The Russians are coming, the Russians are coming! No, seriously, they are.

But instead of the hilarious landing on New England beaches depicted in the 1966 classic film, they are engaged in a deadly serious incursion into neighboring Ukraine.

In fact, it has already begun. Russia snatched the low-hanging fruit of Crimea with precision, thus protecting a crucial warm-water port. Now, they are moving into parts of eastern Ukraine.

To be sure, they affect the usual "who-us?" demeanor -- as they did in Crimea -- claiming Ukrainian chaos is simply an uprising of the people against an illegal government in Kiev.

But, make no mistake, this is a concerted effort that is at the least organized and orchestrated by the Russian government.

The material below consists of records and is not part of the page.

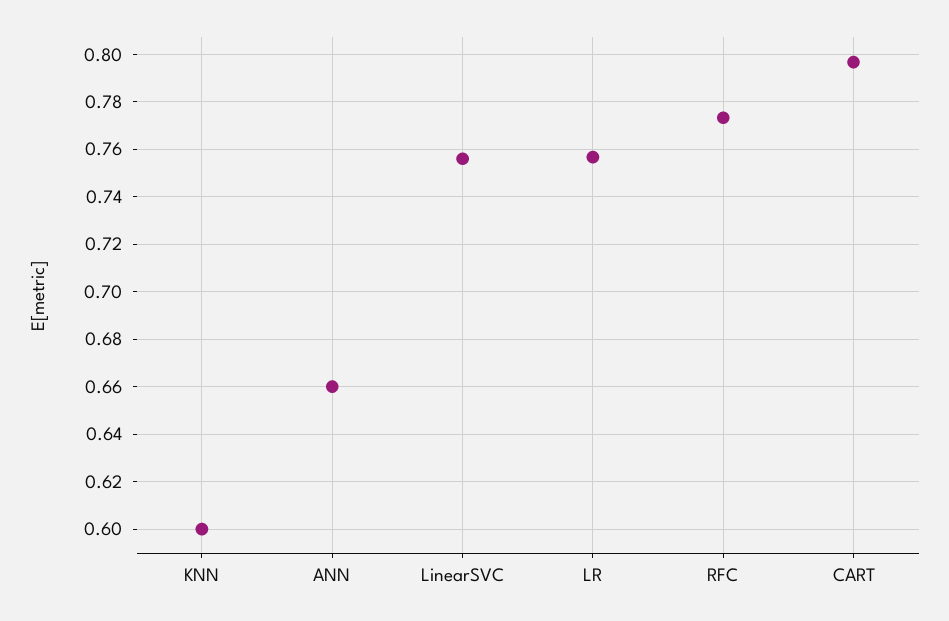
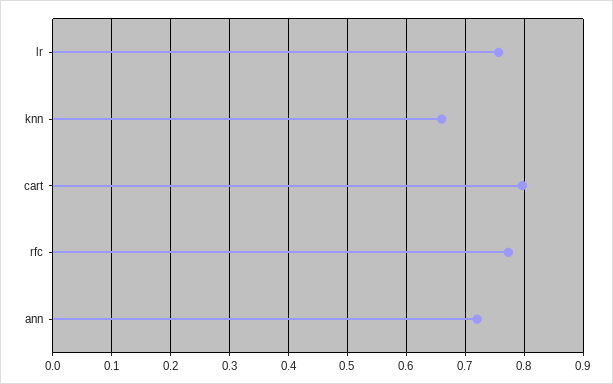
  {
-   "KNN": 0.6,
+   "KNN": 0.66,
-   "ANN": 0.66,
+   "ANN": 0.72,
-   "LinearSVC": 0.755,
    "LR": 0.755,
    "RFC": 0.775,
    "CART": 0.795
  }

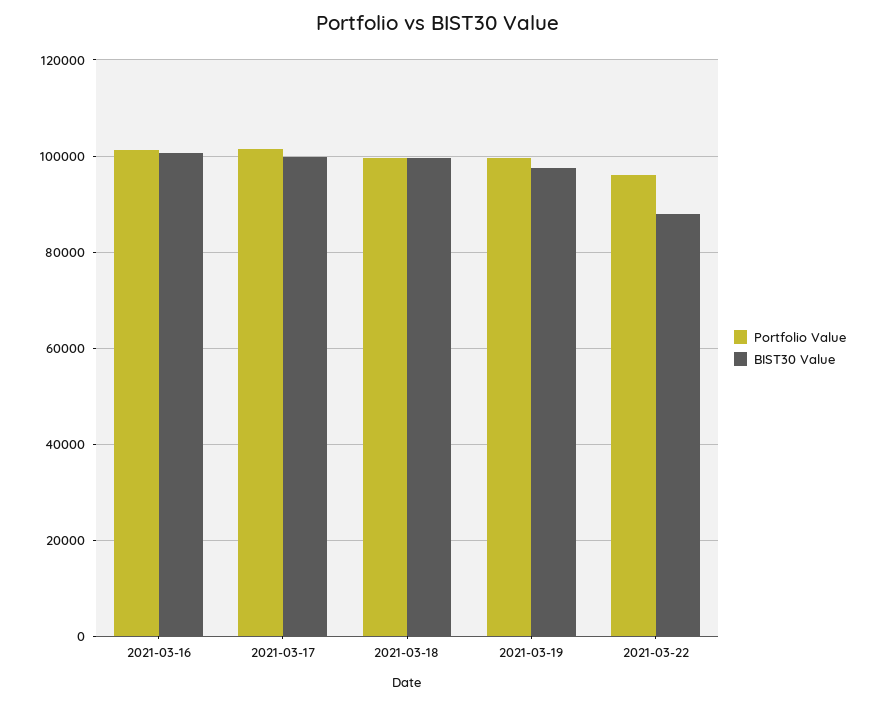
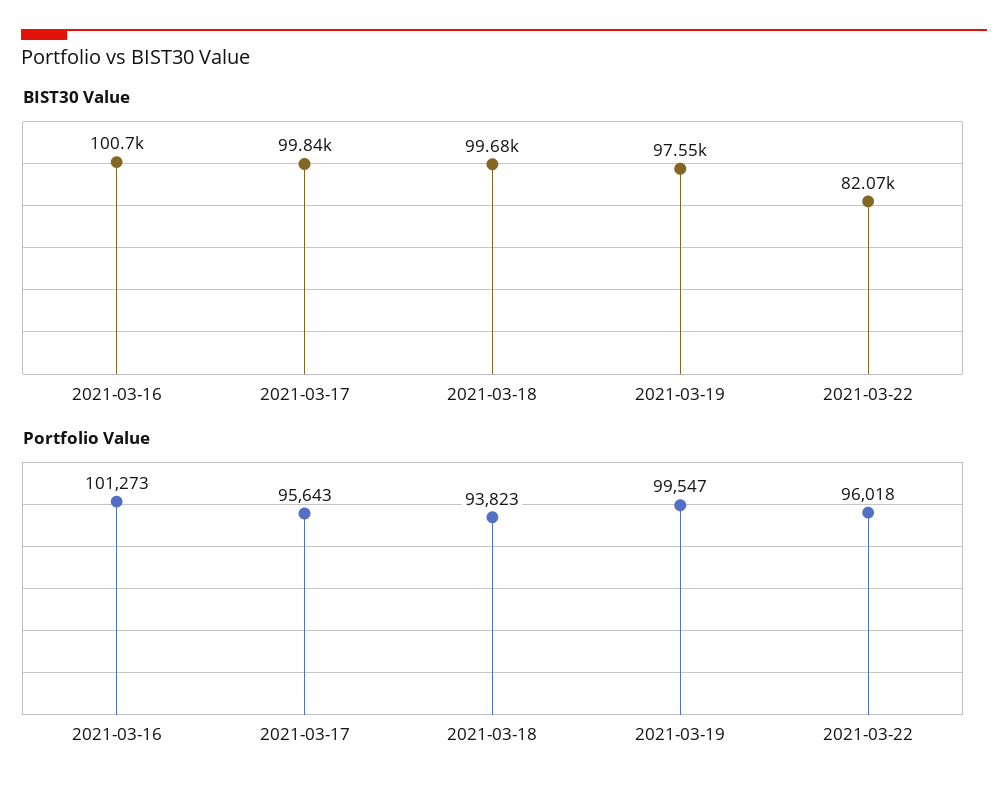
  {
    "Portfolio Value": {
      "2021-03-16": 101273,
-     "2021-03-17": 102000,
+     "2021-03-17": 95643,
-     "2021-03-18": 100000,
+     "2021-03-18": 93823,
      "2021-03-19": 99547,
      "2021-03-22": 96018
    },
    "BIST30 Value": {
      "2021-03-16": 100700,
      "2021-03-17": 99840,
      "2021-03-18": 99680,
      "2021-03-19": 97550,
-     "2021-03-22": 88000
+     "2021-03-22": 82070
    }
  }

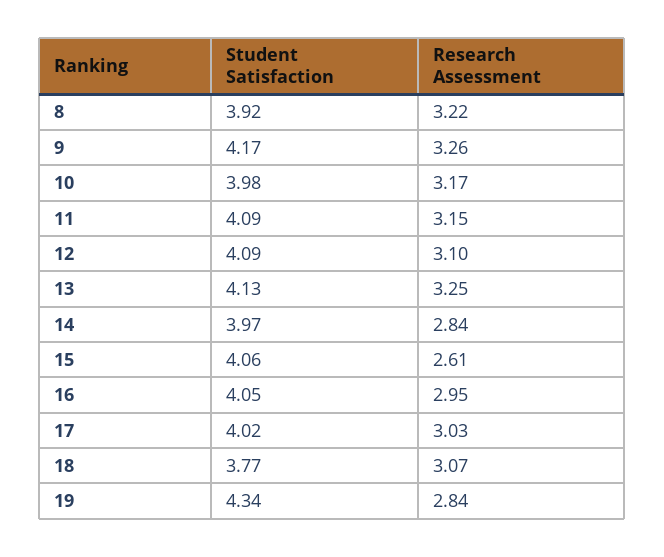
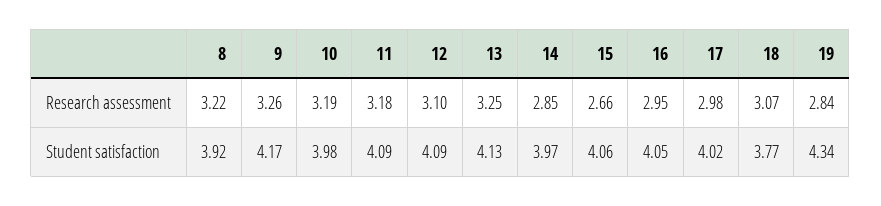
  {
    "Student Satisfaction": {
      "8": 3.92,
      "9": 4.17,
      "10": 3.98,
      "11": 4.09,
      "12": 4.09,
      "13": 4.13,
      "14": 3.97,
      "15": 4.06,
      "16": 4.05,
      "17": 4.02,
      "18": 3.77,
      "19": 4.34
    },
    "Research Assessment": {
      "8": 3.22,
      "9": 3.26,
-     "10": 3.17,
+     "10": 3.19,
-     "11": 3.15,
+     "11": 3.18,
      "12": 3.1,
      "13": 3.25,
-     "14": 2.84,
+     "14": 2.85,
-     "15": 2.61,
+     "15": 2.66,
      "16": 2.95,
-     "17": 3.03,
+     "17": 2.98,
      "18": 3.07,
      "19": 2.84
    }
  }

Vladimir Putin is on a mission to return Russia to its Soviet Union superpower status.

This move actually began in 2008 when Russia's forces mauled neighboring Georgia in a war that lasted all of five days that Putin characterized as protection of pro-Russian secessionists. Sound familiar?

Then, as now, the world knew better. But the prevailing political calculus in the U.S. and Europe -- the only likely places with the collective muscle to punish Russia -- was that Russia had grown too powerful and, besides, Georgia really wasn't worth the fight, be it economic or otherwise. Best not to poke the bear.

Putin then spent the next half decade and a huge portion of the national treasury focused on the 2014 Olympic Games in Sochi and the attention it would bring to Russia. Just as the Chinese in the 2008 Summer Games, Putin saw a tremendous opportunity to re-brand his nation for the world.

But once the games ended, Putin used a dispute he had manufactured as an excuse to swallow Crimea.

On Wednesday, the Ukrainian government ordered resumption of its own military operations against pro-Russian militants in the east after a political supporter was kidnapped and killed in Horlivka.

Quite according to script, Russian Foreign Minister Sergei Lavrov gravely warned in a TV interview that, "If we are attacked, we would certainly respond."

So, here we go again.

The European response has been timid as it worries that imposing economic sanctions will prompt a retaliatory loss of Russian gas, among other things. The U.S. response has been slightly better as it attempted targeted sanctions against Putin's close loyalists, but that simply isn't enough.

As a practical matter, economic sanctions are the only real weapon available, so they should be used to the fullest. Putin knows full well neither the U.S., nor Europe will go to war to save Ukraine.

The West must use the full extent of its economic power and be willing to accept some short-term blowback, if Russian expansionism is to be halted.